The safety of rasagiline will be assessed throughout the study by evaluating AE's and vital signs measurements.  The tolerability of rasagiline will be assessed by the number (%) of patients who discontinue the study and the number (%) of patients who discontinue the study due to an AE.  

 

Principal Investigator: David Shprecher
Department: Neurology
Co Investigator: Lauren Schrock
Co Investigator: Edward Zamrini
Co Investigator: Richard King

Contact Information

Name:Tyler Hohnholt
Phone: 801-581-7978
Email: tyler.hohnholt@hsc.utah.edu

Inclusion Criteria

1. Non-demented man or woman 45 to 75 years of age with idiopathic PD based on the UK Parkinson's Disease Society Brain Bank Clinical Diagnostic Criteria.

2. Hoehn and Yahr stage > 1 (symptoms on only 1 side of the body) with treatment and < 3 (mild to moderate bilateral disease; some postural instability; physically independent).

3. PD-MCI based on the MDS Task Force Diagnostic Criteria and the MoCA rating scale (range 21-25 inclusive).

4. Medically stable outpatient, based on the investigator's judgement.

5. The patient is on a stable dopaminergic medication regimen for > 30 days before entering the study (Screening/Baseline).

6. Women of childbearing potential (not surgically sterile or 2 years post-menopausal) must use a medically accepted method of contraception and must agree to continue use of this method for the duration of the study and for 30 days after participation in the study.

7. The patient must be willing and able to give written informed consent prior to performing any study procedures.

Exclusion Criteria

1. Clinically relevant history of vascular disease (e.g. stroke).

2. History of melanoma.

3. History of deep brain stimulation (DBS).

4. Impaired hepatic function, based on the investigator's judgment.

5. Psychosis or is receiving antipsychotic treatment

6. Clinically significant or unstable medical or surgical condition that may preclude safe and complete study participation, based on the investigator's judgment.

7. The patient has taken any investigational products within 60 days prior to the Screening/Baseline visit. 

8. The patient has taken rasagiline or any other MAOIs within 90 days prior to the Screening/Baseline visit.

9.The patient has used cognitive-enhancing medications (cholinesterase inhibitors, memantine, or over the counter (OTC) medications) within 90 days prior to the Screening/Baseline visit.

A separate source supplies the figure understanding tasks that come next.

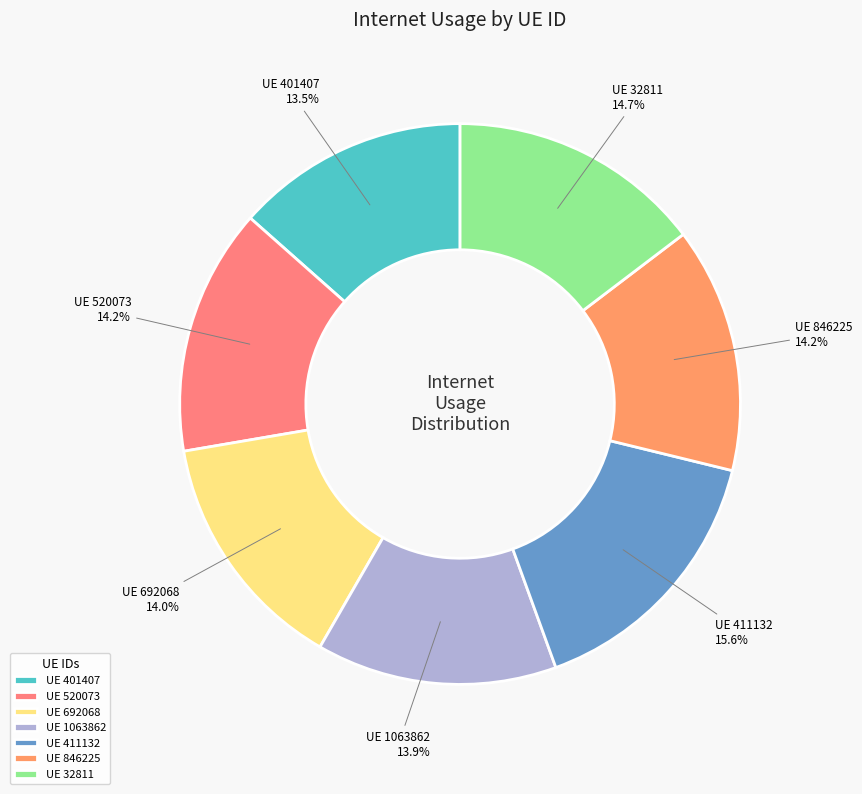

Combined, do UE 401407 and UE 846225 account for over 50%?

No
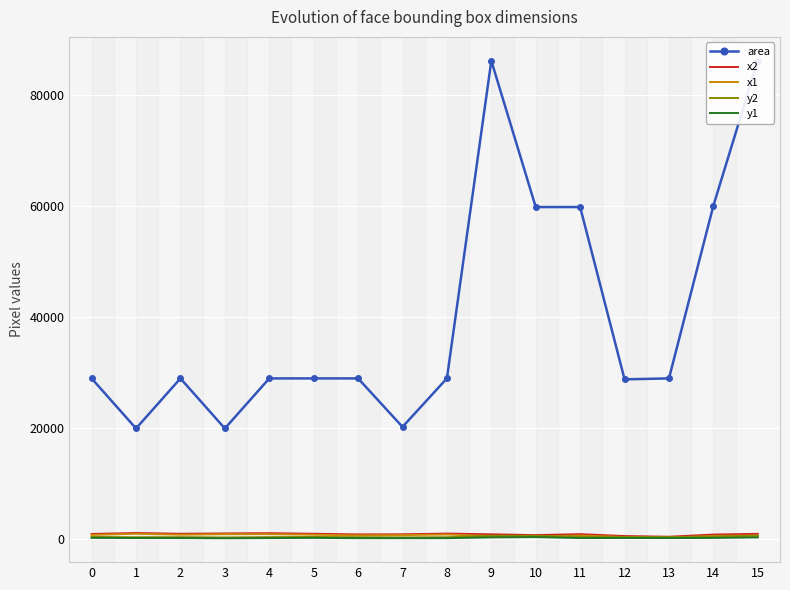

What is the spread (max minus min) of values at 5?

28740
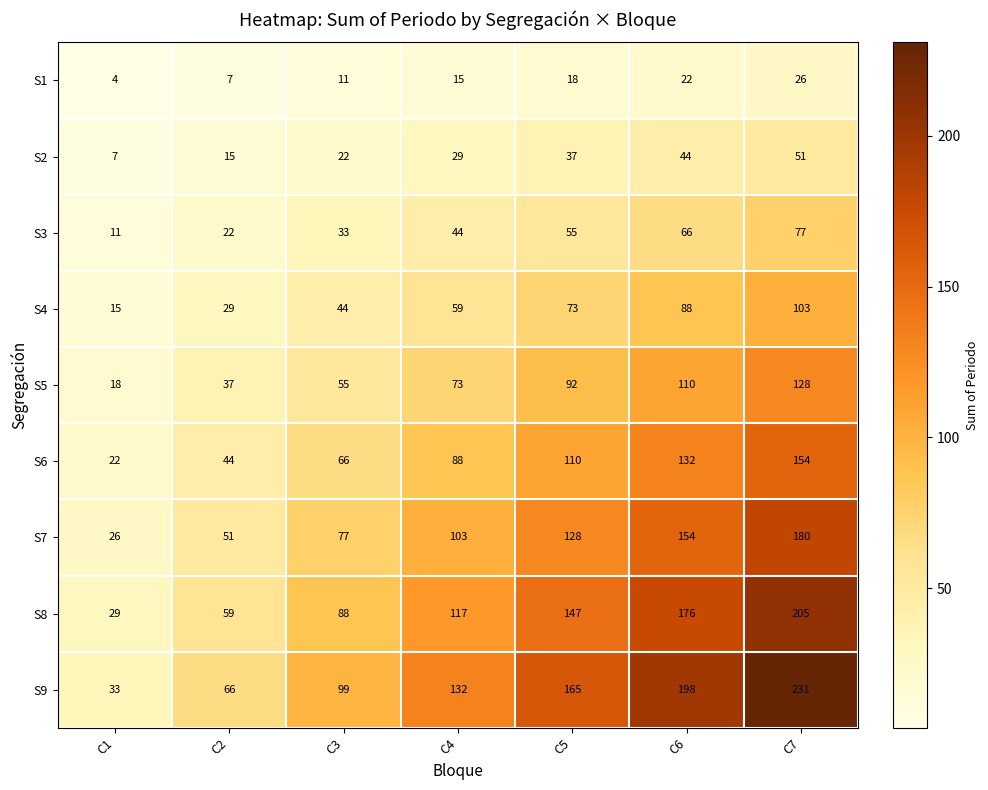

Rank the series by their maximum value, from lowest to highest.

S1, S2, S3, S4, S5, S6, S7, S8, S9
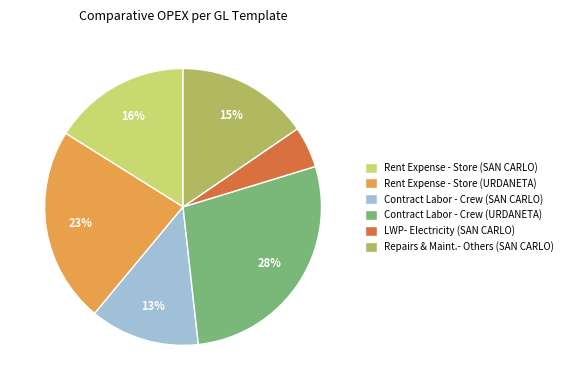

Does Rent Expense - Store (URDANETA) represent more than half of the total?

No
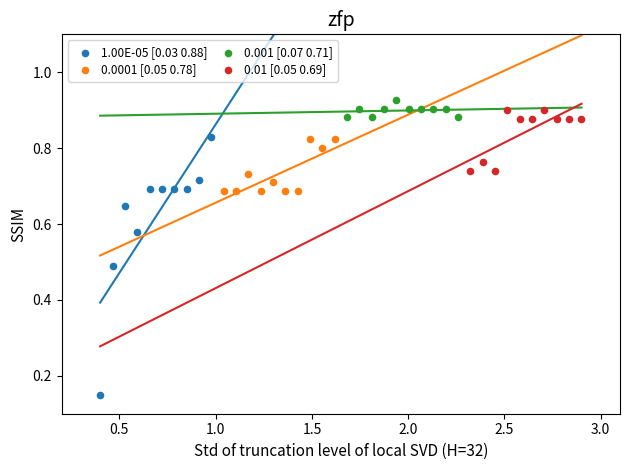

Which series has the largest Y range (max minus min)?

1.00E-05 [0.03 0.88]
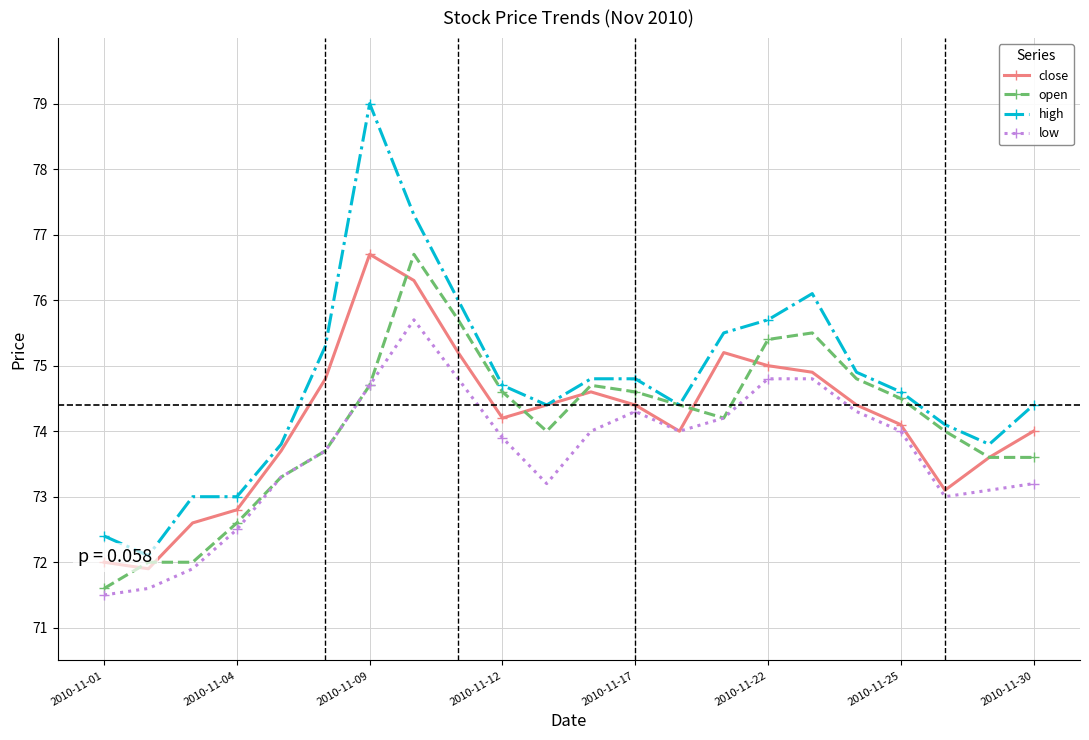

At which category does close reach its first local peak?

2010-11-09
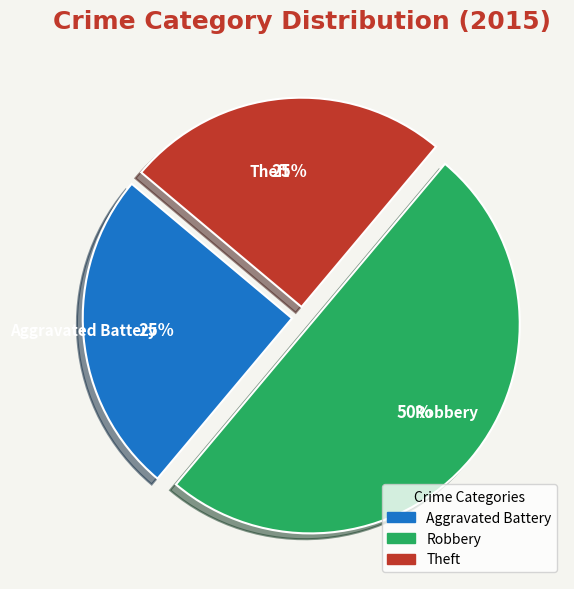

To the nearest percent, what is the average slice percentage?

33%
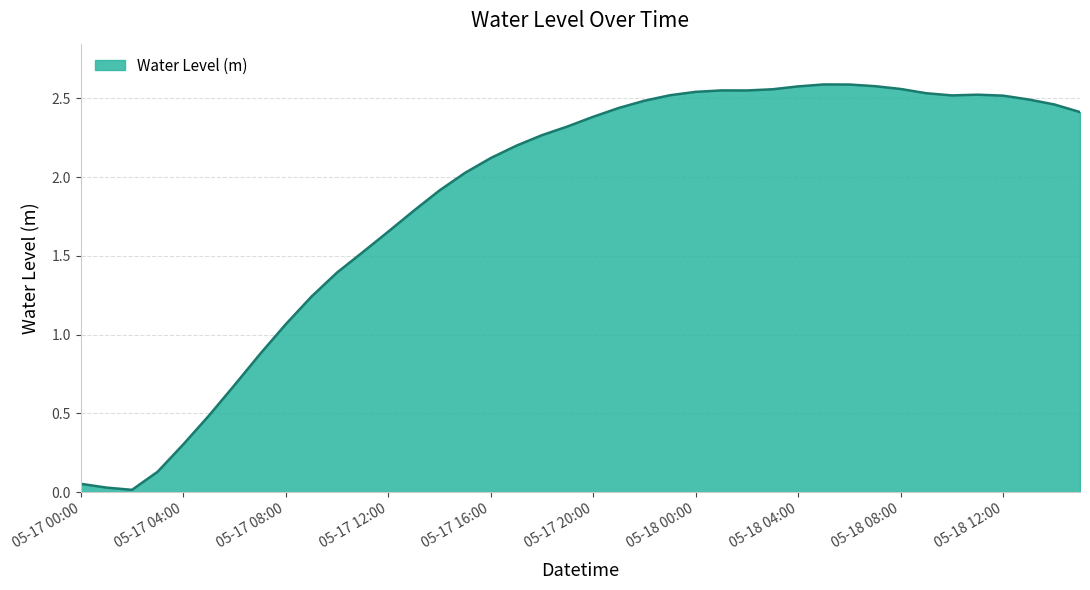

Does the chart display data point markers on the line(s)?

No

10. Other disallowed medications (taken within 30 days before the Screening/Baseline visit and during the study) include anticholinergics, mperidine, dextromethorphan, tramadol, St. John's wort, methadone, cyclobenzaprine, cocaine, ciprofloxacin, or other CYP1A2 inhibitors.

11. Uncontrolled hypertension (systolic blood pressure (BP) > 160mmHg, or diastolic BP > 100 mmHg; US National Institutes of Health Seventh Report of the Joint National Committee criteria).  Hypertensive patients whose BP is controlled with medication to systolic BP <160 mmHg and diastolic BP<100mgHg are eligible.

12. Moderate to severe dyskinesia (defined by a score of > 1 on Item 33, Part 4 of the UPDRS)

13. Experiencing "wearing off" motor fluctuations (defined by > 0 on Item 39, Part 4 of the UPDRS)

14. Impulse control disorder (ICD) based on the QUIP.

15. Moderate to severe depressive symptoms, defined as a score > 10 on the GDS-15

16. The patient is pregnant or lactating woman or is planning to become pregnant within the next 24 weeks.  (Any woman becoming pregnant during the study will be withdrawn from the study).